### Your tasks
1. In the polar bear article, which status did the US Department of the Interior uphold for the bear?
2. Please continue the polar bear article from where it stops.

(Passage Opens)

Polar bears threatened, not endangered, US agency says

Environmental
campaigners in the US have lost a battle to have the polar bear listed as an
“endangered” species.

The US Department of the
Interior has upheld a decision to classify the bear as “threatened” — a status
that gives the bears less protection under the law.

The government said it
did not find that polar bears were on the brink of extinction, needed to
qualify for the status of “endangered”.

Environmental
campaigners have said they will challenge the decision.

‘Anti-science
decision’

Under the Endangered
Species Act, the status of “endangered” requires the government to assess the
impact of greenhouse gases on the bears’ Arctic homelands.

When the government
is considering permits for oil development in northern Alaska, it must include
greenhouse gas emissions in its decision.

(Passage Closes)
(Data excerpts Opens)

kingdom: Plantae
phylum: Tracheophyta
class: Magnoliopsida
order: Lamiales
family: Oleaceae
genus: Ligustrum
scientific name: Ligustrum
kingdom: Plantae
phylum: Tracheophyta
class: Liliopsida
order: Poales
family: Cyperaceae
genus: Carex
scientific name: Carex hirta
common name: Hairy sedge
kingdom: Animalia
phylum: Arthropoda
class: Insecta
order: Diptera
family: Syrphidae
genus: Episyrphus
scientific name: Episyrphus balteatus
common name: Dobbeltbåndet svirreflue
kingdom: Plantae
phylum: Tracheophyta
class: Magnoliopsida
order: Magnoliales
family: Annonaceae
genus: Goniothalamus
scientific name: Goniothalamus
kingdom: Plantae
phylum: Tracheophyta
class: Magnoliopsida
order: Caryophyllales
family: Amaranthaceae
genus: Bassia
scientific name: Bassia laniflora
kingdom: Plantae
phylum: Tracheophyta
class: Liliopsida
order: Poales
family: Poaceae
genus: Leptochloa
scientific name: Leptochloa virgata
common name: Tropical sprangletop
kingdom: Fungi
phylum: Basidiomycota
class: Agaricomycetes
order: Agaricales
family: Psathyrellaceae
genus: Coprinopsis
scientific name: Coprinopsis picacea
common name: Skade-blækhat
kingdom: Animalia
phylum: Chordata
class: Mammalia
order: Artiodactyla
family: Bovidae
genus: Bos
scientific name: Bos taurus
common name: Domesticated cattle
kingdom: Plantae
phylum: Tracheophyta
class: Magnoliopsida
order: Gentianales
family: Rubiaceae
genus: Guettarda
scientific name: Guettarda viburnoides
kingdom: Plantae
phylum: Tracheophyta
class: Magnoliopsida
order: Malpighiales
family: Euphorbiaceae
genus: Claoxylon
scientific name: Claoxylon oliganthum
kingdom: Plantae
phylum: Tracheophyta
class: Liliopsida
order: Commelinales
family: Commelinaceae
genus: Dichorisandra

(Data excerpts Closes)

### Written answers
1. It upheld the status of "threatened."

2.
When the polar bear
was listed as “threatened” by the administration of former US President George
W. Bush, officials invoked a special rule saying the Endangered Species Act
could not be used to regulate greenhouse gas emissions.

So an “endangered”
listing is a more powerful tool for limiting industrial activity that causes
greenhouse gases.

The Centre for
Biological Diversity — one of the groups trying to get the polar bear listed
as “endangered” — said the ruling showed that the administration of US
President Barack Obama was continuing to defend Bush-era “anti-science
decisions”.

It says polar bears face
an 80 per cent chance of extinction within 40 years and it will continue to
challenge the US government in court.